Ukrainian military personnel (1996–2022)

Heorhiy Oleksandrovych Tarasenko (Георгій Олександрович Тарасенко; 6 December 1996, Kharkiv – 25 March 2022, near Kharkiv) was a Ukrainian activist, leader and commander of the volunteer unit "Freikorps", participant in the Russian-Ukrainian war, Hero of Ukraine (17 April 2022, posthumously), who died during the Russian invasion of Ukraine in 2022.

The first volunteer to be awarded Ukraine's highest rank since the beginning of the Russian invasion of Ukraine in 2022.

== Biography ==
Born in 1996 in the city of Kharkiv.
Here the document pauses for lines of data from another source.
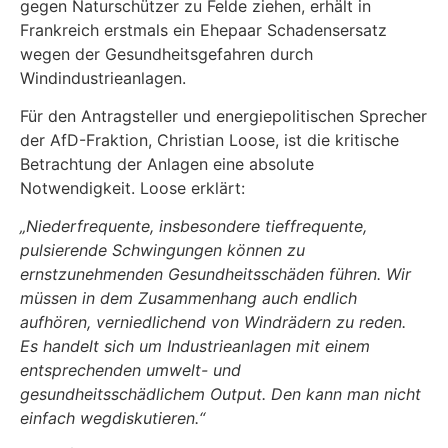
gegen Naturschützer zu Felde ziehen, erhält in
Frankreich erstmals ein Ehepaar Schadensersatz
wegen der Gesundheitsgefahren durch
Windindustrieanlagen.
Für den Antragsteller und energiepolitischen Sprecher
der AfD-Fraktion, Christian Loose, ist die kritische
Betrachtung der Anlagen eine absolute
Notwendigkeit. Loose erklärt:
„Niederfrequente, insbesondere tieffrequente,
pulsierende Schwingungen können zu
ernstzunehmenden Gesundheitsschäden führen. Wir
müssen in dem Zusammenhang auch endlich
aufhören, verniedlichend von Windrädern zu reden.
Es handelt sich um Industrieanlagen mit einem
entsprechenden umwelt- und
gesundheitsschädlichem Output. Den kann man nicht
einfach wegdiskutieren.“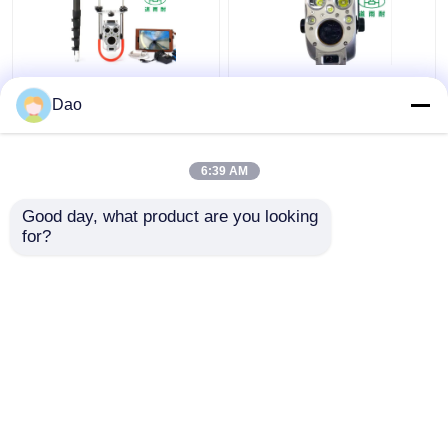
下水道の検査システム
望遠鏡のマンホールの
Dao
D16sの無線電信のため
ポーランド人のカメラ
の望遠鏡のポーランド
の点検ビデオ地方自治
人の点検カメラ
体の下水道の豪雨によ
6:39 AM
る雨水の排水
ベストプライス
ベストプライス
Good day, what product are you looking 
for?
お問い合わせ
お問い合わせ
多くを見て下さい
ホーム
企業情報
お問い合わせ
Desktop Site
地図
プライバシーポリシー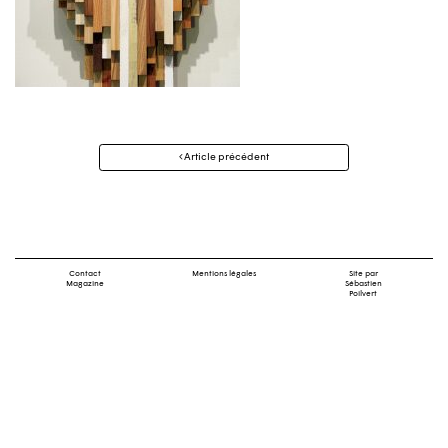
Navigation
Article précédent
des
articles
Contact
Mentions légales
Site par
Magazine
Sébastien
Poilvert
Took an active part in the Revolution of Dignity, resisted the spread of the "Russian Spring" in Kharkiv. With the beginning of hostilities in eastern Ukraine in the spring of 2014, he went to the front and fought in Donetsk region.

In May 2017, he created and headed the "Fraykor" volunteer unit. With the beginning of the full-scale Russian invasion of Ukraine, Heorhiy Tarasenko, together with fellow employees of the volunteer unit "Fraykor", came to the defense of Kharkiv.

Tarasenko died on March 25, 2022, in Kharkiv Oblast during a counteroffensive near Kharkiv.

== Awards ==
On 17 April 2022, he was awarded the highest national title of Ukraine, Hero of Ukraine, with Order of the Gold Star.